YOUR ASSIGNMENT:
Print the lines that run from the line with "Svara med citat" to the line with "della biblioteca", keeping both end lines, exactly as they appear in the entries below, and nothing else.
****
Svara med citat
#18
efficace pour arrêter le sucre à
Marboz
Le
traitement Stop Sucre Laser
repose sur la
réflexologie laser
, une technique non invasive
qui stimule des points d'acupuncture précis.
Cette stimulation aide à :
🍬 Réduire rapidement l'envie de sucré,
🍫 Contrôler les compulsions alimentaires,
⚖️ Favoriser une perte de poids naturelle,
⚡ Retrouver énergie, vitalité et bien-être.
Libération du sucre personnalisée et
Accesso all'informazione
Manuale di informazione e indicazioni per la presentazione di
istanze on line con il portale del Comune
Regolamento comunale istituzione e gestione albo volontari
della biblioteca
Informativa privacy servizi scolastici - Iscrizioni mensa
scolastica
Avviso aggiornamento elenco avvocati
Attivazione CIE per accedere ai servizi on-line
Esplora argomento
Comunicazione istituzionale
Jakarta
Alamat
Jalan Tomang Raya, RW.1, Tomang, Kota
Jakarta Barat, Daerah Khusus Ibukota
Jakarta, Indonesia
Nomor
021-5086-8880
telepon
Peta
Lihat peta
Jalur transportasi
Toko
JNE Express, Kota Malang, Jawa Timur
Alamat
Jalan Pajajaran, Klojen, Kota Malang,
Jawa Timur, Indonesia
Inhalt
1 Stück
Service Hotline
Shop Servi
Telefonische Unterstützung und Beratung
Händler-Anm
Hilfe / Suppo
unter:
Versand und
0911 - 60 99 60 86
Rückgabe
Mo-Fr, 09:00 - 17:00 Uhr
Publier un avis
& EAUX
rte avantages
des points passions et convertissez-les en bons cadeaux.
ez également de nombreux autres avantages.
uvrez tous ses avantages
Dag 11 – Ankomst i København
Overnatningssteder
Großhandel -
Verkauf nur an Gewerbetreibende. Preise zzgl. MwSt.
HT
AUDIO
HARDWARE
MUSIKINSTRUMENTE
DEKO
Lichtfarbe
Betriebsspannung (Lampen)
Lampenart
****
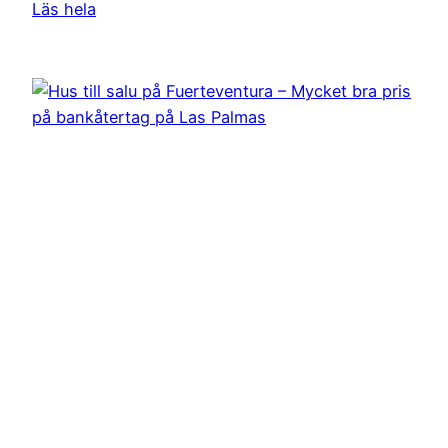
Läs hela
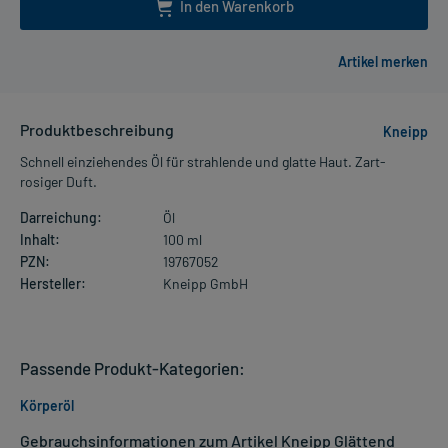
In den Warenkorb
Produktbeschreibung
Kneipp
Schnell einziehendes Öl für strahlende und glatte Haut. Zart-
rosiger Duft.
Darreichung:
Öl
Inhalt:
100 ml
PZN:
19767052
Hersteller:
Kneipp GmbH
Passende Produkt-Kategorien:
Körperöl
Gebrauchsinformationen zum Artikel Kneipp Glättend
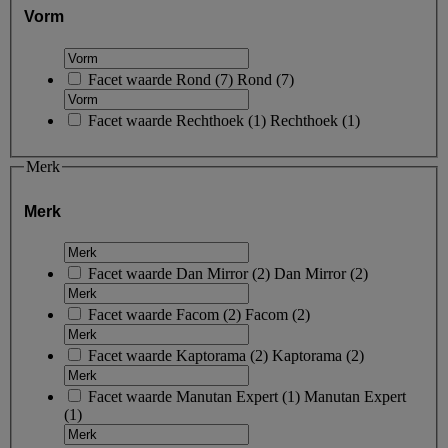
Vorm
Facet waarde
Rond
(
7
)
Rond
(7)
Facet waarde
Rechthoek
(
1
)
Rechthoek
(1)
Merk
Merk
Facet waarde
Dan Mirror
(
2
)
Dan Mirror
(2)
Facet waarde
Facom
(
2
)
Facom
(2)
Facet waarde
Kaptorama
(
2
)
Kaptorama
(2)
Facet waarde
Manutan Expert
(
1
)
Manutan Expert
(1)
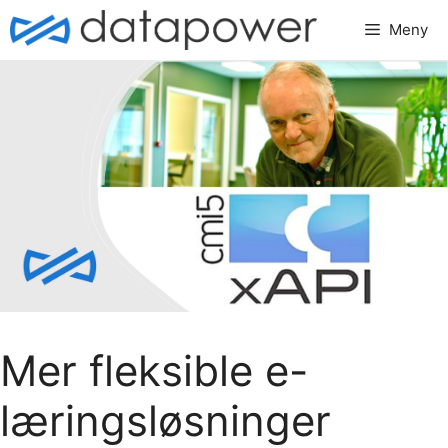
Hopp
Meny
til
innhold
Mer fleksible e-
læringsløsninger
****
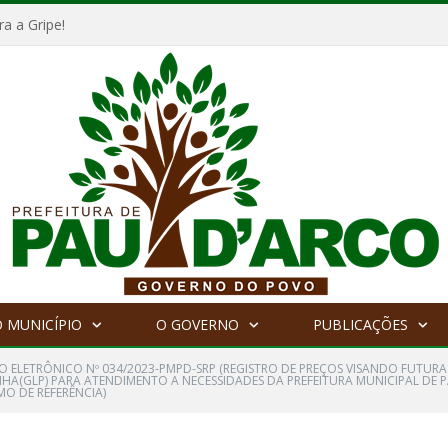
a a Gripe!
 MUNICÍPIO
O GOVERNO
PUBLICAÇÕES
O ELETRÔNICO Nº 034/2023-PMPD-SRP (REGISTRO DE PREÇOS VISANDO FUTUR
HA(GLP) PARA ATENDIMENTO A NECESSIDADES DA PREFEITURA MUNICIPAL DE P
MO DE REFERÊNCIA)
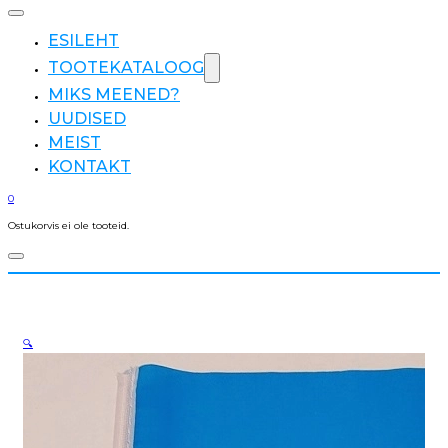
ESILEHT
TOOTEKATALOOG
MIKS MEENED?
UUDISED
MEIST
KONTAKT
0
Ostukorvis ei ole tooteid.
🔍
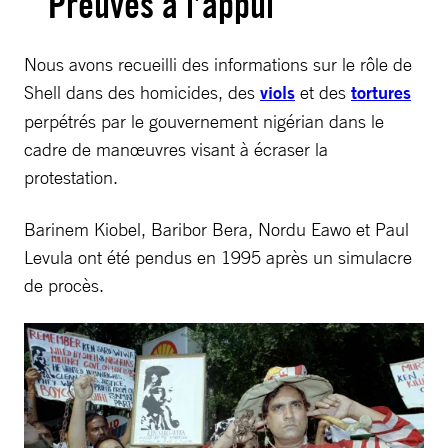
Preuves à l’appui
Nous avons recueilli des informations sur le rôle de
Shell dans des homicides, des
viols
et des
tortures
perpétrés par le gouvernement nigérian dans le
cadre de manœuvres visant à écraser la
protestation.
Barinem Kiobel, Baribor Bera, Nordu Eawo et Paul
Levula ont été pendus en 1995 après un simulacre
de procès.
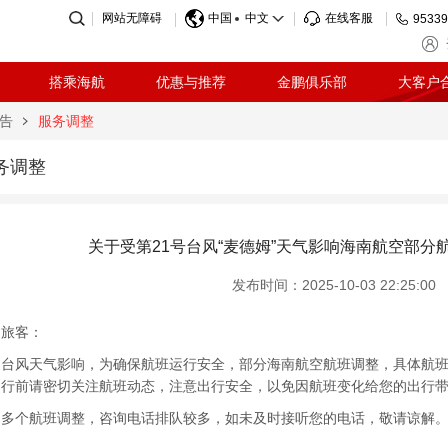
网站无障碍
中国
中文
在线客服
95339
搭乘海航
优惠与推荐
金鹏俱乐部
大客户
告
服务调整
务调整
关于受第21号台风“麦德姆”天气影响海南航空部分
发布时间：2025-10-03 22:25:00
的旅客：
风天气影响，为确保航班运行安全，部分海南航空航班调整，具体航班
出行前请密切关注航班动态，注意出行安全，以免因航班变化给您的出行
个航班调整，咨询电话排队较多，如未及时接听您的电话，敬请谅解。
****
ANSWER TO THIS TASK:
Svara med citat
#18
efficace pour arrêter le sucre à
Marboz
Le
traitement Stop Sucre Laser
repose sur la
réflexologie laser
, une technique non invasive
qui stimule des points d'acupuncture précis.
Cette stimulation aide à :
🍬 Réduire rapidement l'envie de sucré,
🍫 Contrôler les compulsions alimentaires,
⚖️ Favoriser une perte de poids naturelle,
⚡ Retrouver énergie, vitalité et bien-être.
Libération du sucre personnalisée et
Accesso all'informazione
Manuale di informazione e indicazioni per la presentazione di
istanze on line con il portale del Comune
Regolamento comunale istituzione e gestione albo volontari
della biblioteca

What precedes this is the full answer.